Frederick Fisher Esq, Doncaster’s town clerk, had the duke as a personal friend. Mr Fisher believed him to be “the kind of powerful friend of Doncaster”. His main interest in the town was horse racing. He maintained a magnificent stud and took an avid interest in the success of the national sports and pastimes on the Town Moor. One of his horses, ‘Chorister’, won the St Leger, and in 1832 his brown colt, ‘Muley Moloch’, won the Champagne Stakes.
The street extended from High Street to the site of the ancient chapel of St James.
There was one small problem though, for up to this point, Cleveland Street was closed off at one end, the end nearest to Balby Road as we know it today. This was because land, belonging to a Mr John Ellison, a gardener, was standing in the way. However, Mr Charles Siddall, builder, undertook an arrangement between himself and Mr Ellison, whereby, a five pound bank note was paid for permanent passage through his land. At midnight, hedgerows and trees vanished so that the neighbours in the morning thought that the hand of fairies had been at work!
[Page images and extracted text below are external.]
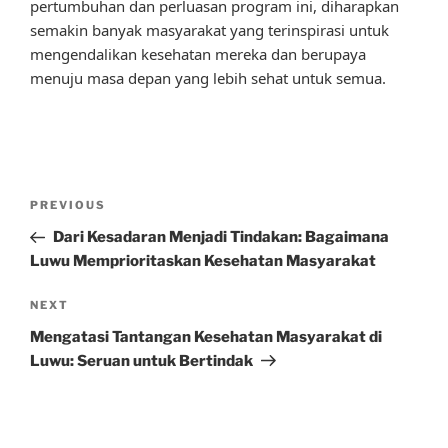
pertumbuhan dan perluasan program ini, diharapkan
semakin banyak masyarakat yang terinspirasi untuk
mengendalikan kesehatan mereka dan berupaya
menuju masa depan yang lebih sehat untuk semua.
Post
Previous
PREVIOUS
navigation
Post
Dari Kesadaran Menjadi Tindakan: Bagaimana
Luwu Memprioritaskan Kesehatan Masyarakat
Next
NEXT
Post
Mengatasi Tantangan Kesehatan Masyarakat di
Luwu: Seruan untuk Bertindak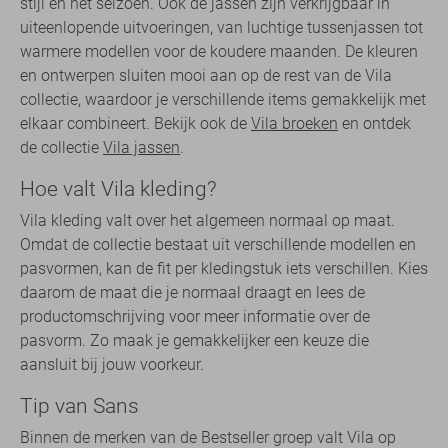
stijl en het seizoen. Ook de jassen zijn verkrijgbaar in
uiteenlopende uitvoeringen, van luchtige tussenjassen tot
warmere modellen voor de koudere maanden. De kleuren
en ontwerpen sluiten mooi aan op de rest van de Vila
collectie, waardoor je verschillende items gemakkelijk met
elkaar combineert. Bekijk ook de
Vila broeken
en ontdek
de collectie
Vila jassen
.
Hoe valt Vila kleding?
Vila kleding valt over het algemeen normaal op maat.
Omdat de collectie bestaat uit verschillende modellen en
pasvormen, kan de fit per kledingstuk iets verschillen. Kies
daarom de maat die je normaal draagt en lees de
productomschrijving voor meer informatie over de
pasvorm. Zo maak je gemakkelijker een keuze die
aansluit bij jouw voorkeur.
Tip van Sans
Binnen de merken van de Bestseller groep valt Vila op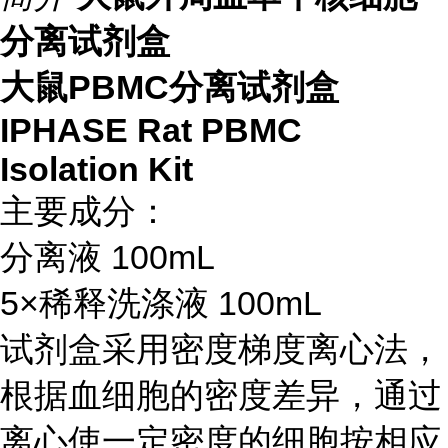
分离试剂盒
大鼠PBMC分离试剂盒
IPHASE Rat PBMC
Isolation Kit
主要成分：
分离液 100mL
5×稀释洗涤液 100mL
试剂盒采用密度梯度离心法，
根据血细胞的密度差异，通过
离心使一定密度的细胞按相应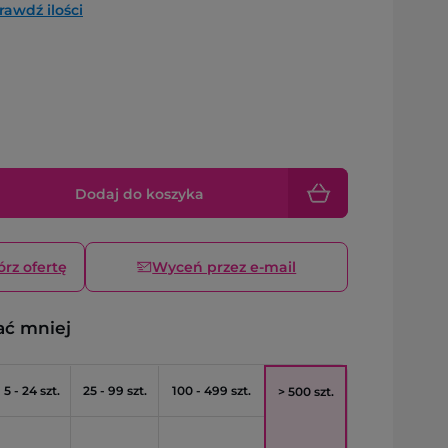
rawdź ilości
Dodaj do koszyka
órz ofertę
Wyceń przez e-mail
ać mniej
5 - 24 szt.
25 - 99 szt.
100 - 499 szt.
> 500 szt.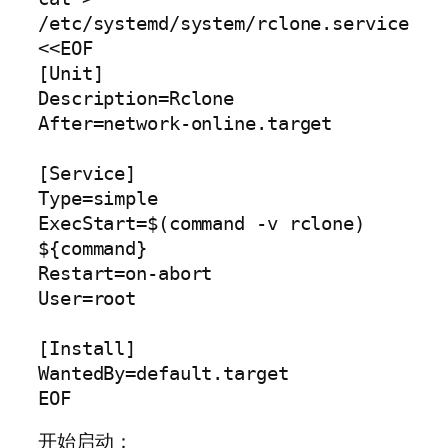
/etc/systemd/system/rclone.service 
<<EOF

[Unit]

Description=Rclone

After=network-online.target

[Service]

Type=simple

ExecStart=$(command -v rclone) 
${command}

Restart=on-abort

User=root

[Install]

WantedBy=default.target

EOF
开始启动：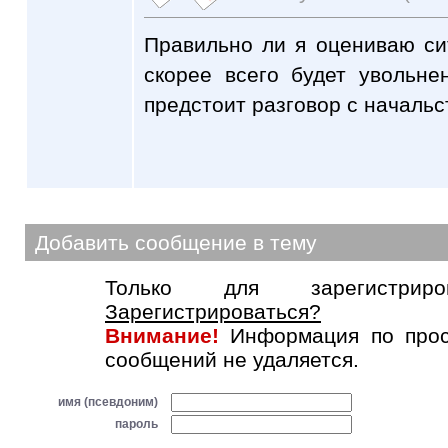
Правильно ли я оцениваю с
скорее всего будет увольне
предстоит разговор с начальс
Добавить сообщение в тему
Только для зарегистриров
Зарегистрироваться?
Внимание!
Информация по прос
сообщений не удаляется.
имя (псевдоним)
пароль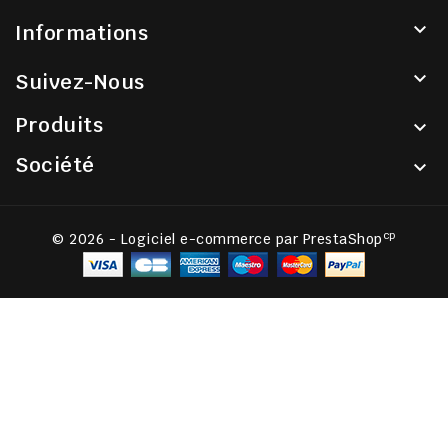

Informations

Suivez-Nous
Produits

Société

cp
© 2026 - Logiciel e-commerce par PrestaShop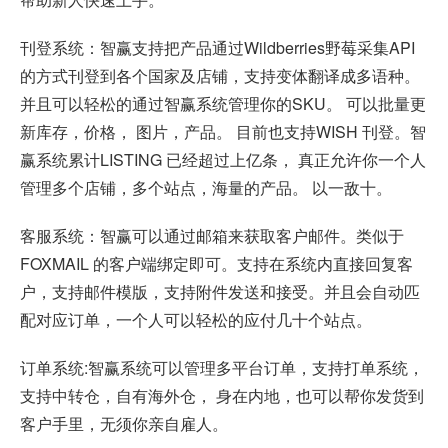
刊登系统：智赢支持把产品通过Wildberries野莓采集API
的方式刊登到各个国家及店铺，支持变体翻译成多语种。
并且可以轻松的通过智赢系统管理你的SKU。 可以批量更
新库存，价格， 图片，产品。 目前也支持WISH 刊登。智
赢系统累计LISTING 已经超过上亿条， 真正允许你一个人
管理多个店铺，多个站点，海量的产品。 以一敌十。
客服系统：智赢可以通过邮箱来获取客户邮件。类似于
FOXMAIL 的客户端绑定即可。支持在系统内直接回复客
户，支持邮件模版，支持附件发送和接受。并且会自动匹
配对应订单，一个人可以轻松的应付几十个站点。
订单系统:智赢系统可以管理多平台订单，支持打单系统，
支持中转仓，自有海外仓， 身在内地，也可以帮你发货到
客户手里，无须你亲自雇人。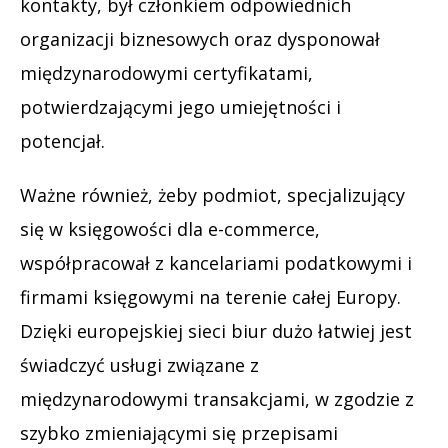
kontakty, był członkiem odpowiednich
organizacji biznesowych oraz dysponował
międzynarodowymi certyfikatami,
potwierdzającymi jego umiejętności i
potencjał.
Ważne również, żeby podmiot, specjalizujący
się w księgowości dla e-commerce,
współpracował z kancelariami podatkowymi i
firmami księgowymi na terenie całej Europy.
Dzięki europejskiej sieci biur dużo łatwiej jest
świadczyć usługi związane z
międzynarodowymi transakcjami, w zgodzie z
szybko zmieniającymi się przepisami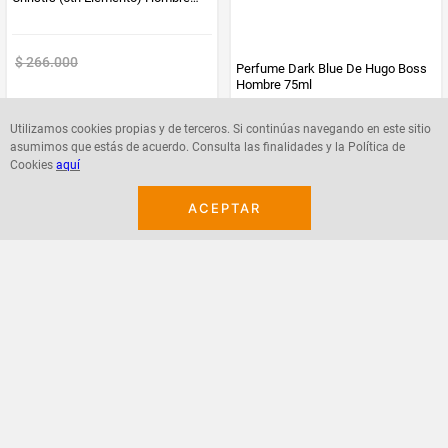
100ml
$
266
.
000
$
272
.
000
$
177
.
990
$
181
.
990
Utilizamos cookies propias y de terceros. Si continúas navegando en este sitio
asumimos que estás de acuerdo. Consulta las finalidades y la Política de
Cookies
aquí
Agregar
Agregar
ACEPTAR
¡Suscribete a nuestro newsletter!
Recibe las ofertas y novedades en tu buzón.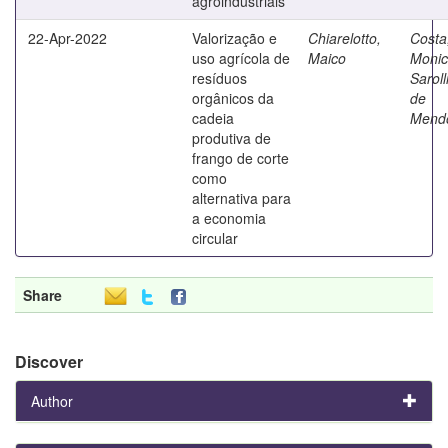
agroindustriais
22-Apr-2022
Valorização e
Chiarelotto,
Costa
uso agrícola de
Maico
Moni
resíduos
Saroll
orgânicos da
de
cadeia
Mend
produtiva de
frango de corte
como
alternativa para
a economia
circular
Share
Discover
Author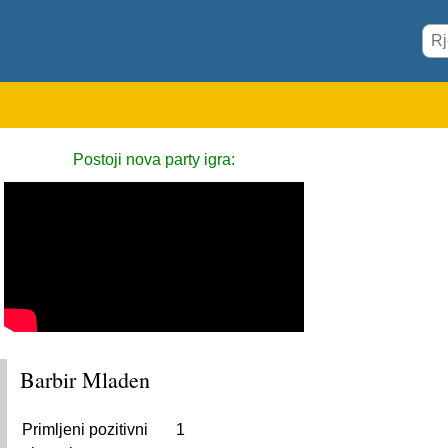
Postoji nova party igra:
Barbir Mladen
Primljeni pozitivni
1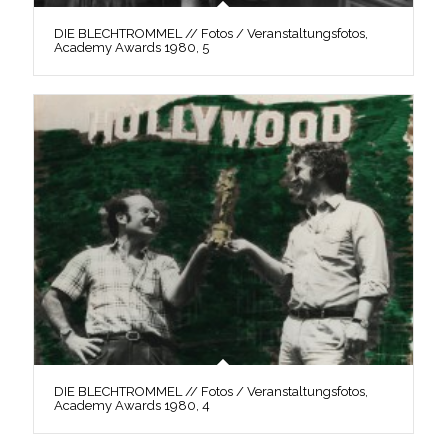
DIE BLECHTROMMEL // Fotos / Veranstaltungsfotos,
Academy Awards 1980, 5
DIE BLECHTROMMEL // Fotos / Veranstaltungsfotos,
Academy Awards 1980, 4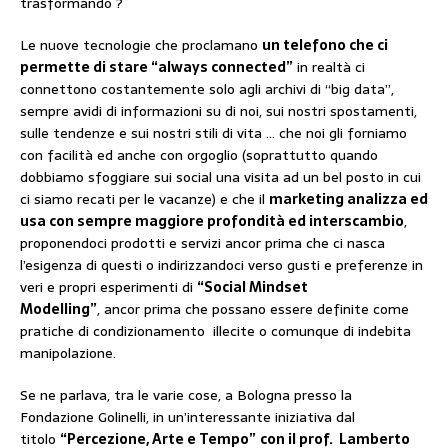
trasformando ?
Le nuove tecnologie che proclamano
un telefono che ci
permette di stare “always connected”
in realtà ci
connettono costantemente solo agli archivi di “big data”,
sempre avidi di informazioni su di noi, sui nostri spostamenti,
sulle tendenze e sui nostri stili di vita … che noi gli forniamo
con facilità ed anche con orgoglio (soprattutto quando
dobbiamo sfoggiare sui social una visita ad un bel posto in cui
ci siamo recati per le vacanze) e che il
marketing analizza ed
usa con sempre maggiore profondità ed interscambio
,
proponendoci prodotti e servizi ancor prima che ci nasca
l’esigenza di questi o indirizzandoci verso gusti e preferenze in
veri e propri esperimenti di
“Social Mindset
Modelling”
, ancor prima che possano essere definite come
pratiche di condizionamento illecite o comunque di indebita
manipolazione.
Se ne parlava, tra le varie cose, a Bologna presso la
Fondazione Golinelli, in un’interessante iniziativa dal
titolo
“Percezione, Arte e Tempo”
con il prof. Lamberto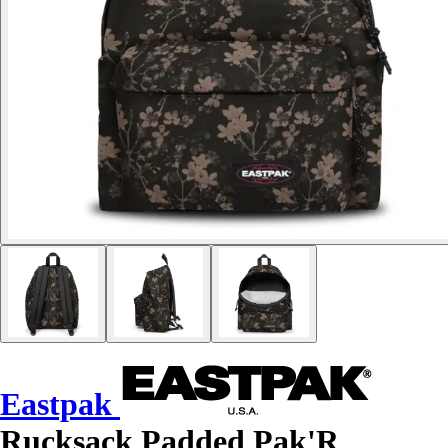
Eastpak
Rucksack Padded Pak'R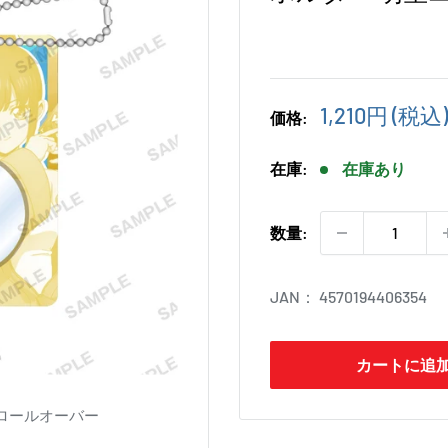
販
1,210円
(税込)
価格:
売
価
在庫:
在庫あり
格
数量:
JAN：
4570194406354
カートに追
ロールオーバー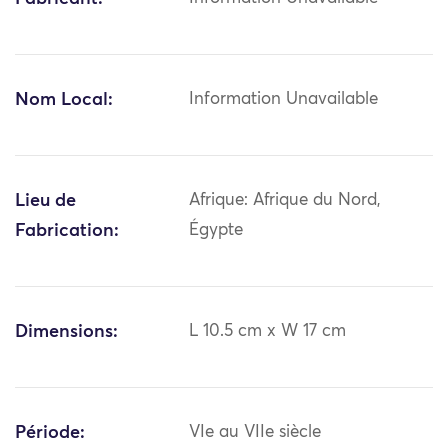
Nom Local:
Information Unavailable
Lieu de
Afrique: Afrique du Nord,
Fabrication:
Égypte
Dimensions:
L 10.5 cm x W 17 cm
Période:
VIe au VIIe siècle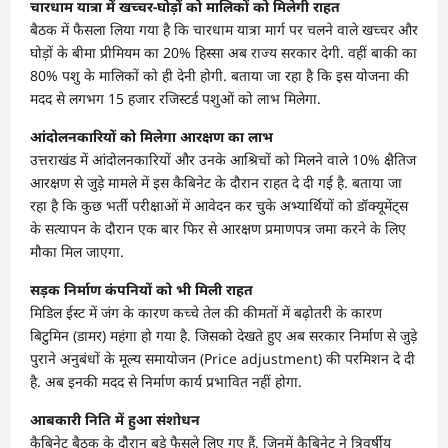
चारधाम यात्रा में खच्चर-घोड़ों को मालिकों को मिलेगी राहत
बैठक में फैसला लिया गया है कि चारधाम यात्रा मार्ग पर चलने वाले खच्चर और
घोड़ों के बीमा प्रीमियम का 20% हिस्सा अब राज्य सरकार देगी. वहीं बाकी का
80% पशु के मालिकों को ही देनी होगी. बताया जा रहा है कि इस योजना की
मदद से लगभग 15 हजार रजिस्टर्ड पशुओं को लाभ मिलेगा.
आंदोलनकारियों को मिलेगा आरक्षण का लाभ
उत्तराखंड में आंदोलनकारियों और उनके आश्रिचों को मिलने वाले 10% क्षैतिज
आरक्षण से जुड़े मामले में इस कैबिनेट के दौरान राहत दे दी गई है. बताया जा
रहा है कि कुछ भर्ती परीक्षाओं में आवेदन कर चुके अभ्यार्थियों को डॉक्यूमेंट्स
के सत्यापन के दौरान एक बार फिर से आरक्षण प्रमाणपत्र जमा करने के लिए
मौका मिल जाएगा.
सड़क निर्माण कंपनियों को भी मिली राहत
मिडिल ईस्ट में जंग के कारण कच्चे तेल की कीमतों में बढ़ोतरी के कारण
बिटुमिन (डामर) महंगा हो गया है. जिसको देखते हुए अब सरकार निर्माण से जुड़े
पुराने अनुबंधों के मूल्य समायोजन (Price adjustment) की परमिशन दे दी
है. अब इनकी मदद से निर्माण कार्य प्रभावित नहीं होगा.
आबकारी निति में हुआ संशोधन
कैबिनेट बैठक के दौरान बड़े फैसले लिए गए हैं, जिनमें कैबिनेट ने त्रिवर्षीय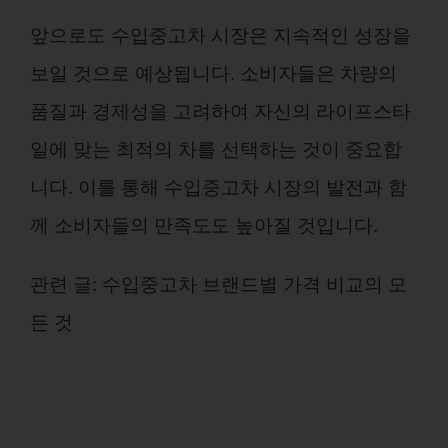
앞으로도 수입중고차 시장은 지속적인 성장을
보일 것으로 예상됩니다. 소비자들은 차량의
품질과 경제성을 고려하여 자신의 라이프스타
일에 맞는 최적의 차를 선택하는 것이 중요합
니다. 이를 통해 수입중고차 시장의 발전과 함
께 소비자들의 만족도도 높아질 것입니다.
관련 글:
수입중고차 브랜드별 가격 비교의 모
든 것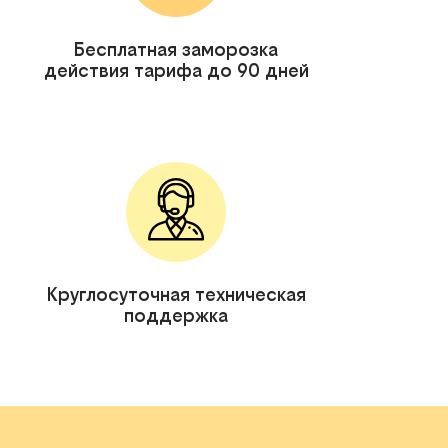
Бесплатная заморозка
действия тарифа до 90 дней
Круглосуточная техническая
поддержка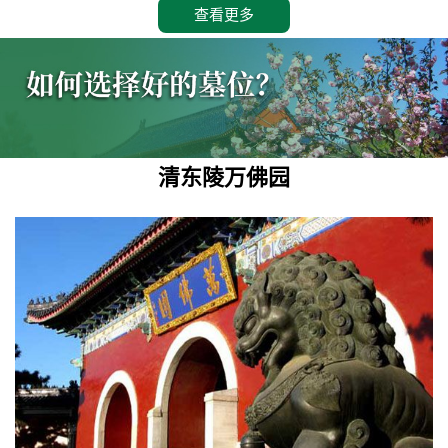
查看更多
清东陵万佛园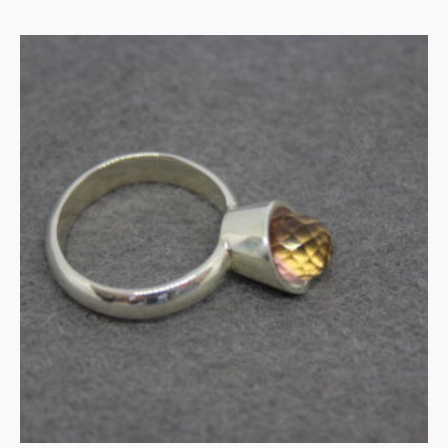
UITVERKOCHT
Zilveren kelk-ring met
ametrien
€
135.00
MEER INFORMATIE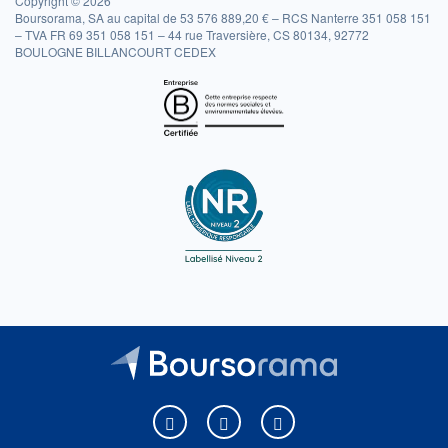
Copyright © 2026
Boursorama, SA au capital de 53 576 889,20 € – RCS Nanterre 351 058 151
– TVA FR 69 351 058 151 – 44 rue Traversière, CS 80134, 92772
BOULOGNE BILLANCOURT CEDEX
Boursorama sur Facebook
Boursorama sur X
Boursorama sur Youtu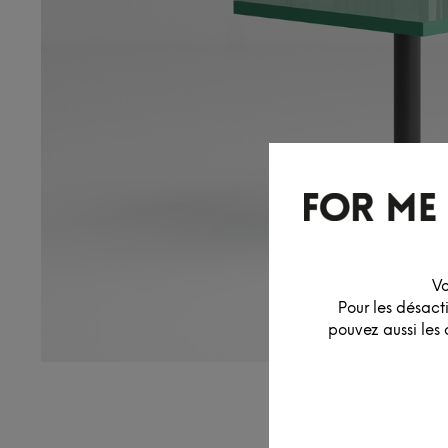
Vo
Pour les désact
pouvez aussi les 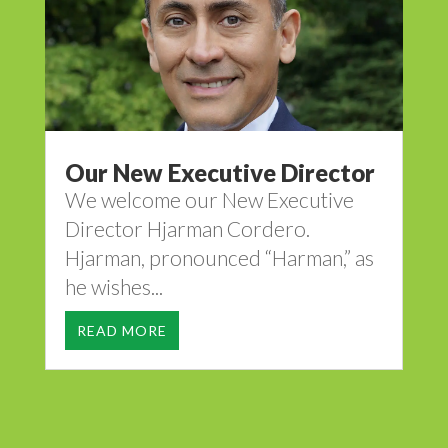
Our New Executive Director
We welcome our New Executive
Director Hjarman Cordero.
Hjarman, pronounced “Harman,” as
he wishes...
READ MORE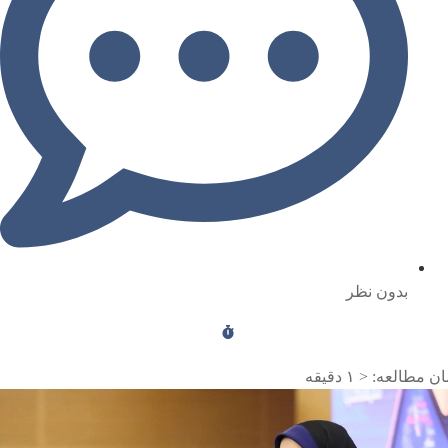
بدون نظر
ن مطالعه:
< ۱
دقیقه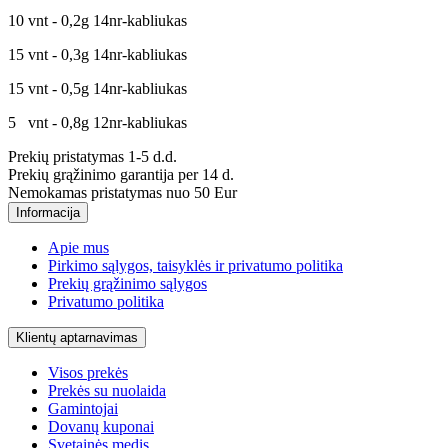
10 vnt - 0,2g 14nr-kabliukas
15 vnt - 0,3g 14nr-kabliukas
15 vnt - 0,5g 14nr-kabliukas
5 vnt - 0,8g 12nr-kabliukas
Prekių pristatymas 1-5 d.d.
Prekių grąžinimo garantija per 14 d.
Nemokamas pristatymas nuo 50 Eur
Informacija
Apie mus
Pirkimo sąlygos, taisyklės ir privatumo politika
Prekių grąžinimo sąlygos
Privatumo politika
Klientų aptarnavimas
Visos prekės
Prekės su nuolaida
Gamintojai
Dovanų kuponai
Svetainės medis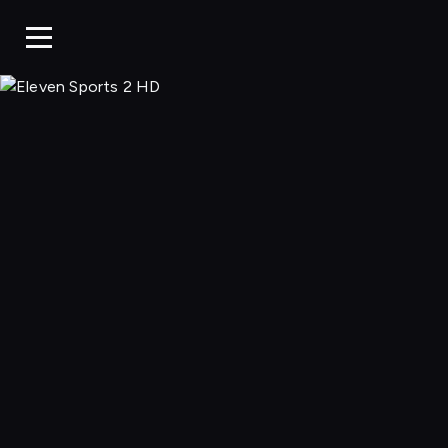
Eleven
Mr Fisher together with Mr T.B.Mason, Mr Siddall, and Mr Parkin dedicated the road before handing it over to the corporation. In appreciation of the huge task of providing the townsfolk with such a new and important road which would surely boost the local economy, the corporation had the following written in the minute books, on the 23rd December, 1830, “Grant of waste-land to Mr Frederick Fisher, in consideration of his dedicating more land to the public. Resolved, that the common seal be affixed to the grant produced, which has been approved by council, of a small piece of waste-land in Doncaster, at St James’ Pond (Shakespeares Head), to Mr Frederick Fisher, in consideration of his having dedicated to the public a large quantity of land of considerably greater value”. At a meeting held on the 13th February, 1834, with William Hurst Esq in the chair, it was agreed “Cleveland Street, extending from the Rein Deer Inn to the Balby turnpike road, having been thrown open to the public by the proprietors, and a considerable sum expended by them to form a new approach to the town, it was resolved unanimously that the said street be drained, formed, and stoned by the surveyors of the parish as soon as they could conveniently”.
Mr Fisher happily lived to rejoice that the spirit of his enterprise and foresight had brought increased trade and wealth to Doncaster.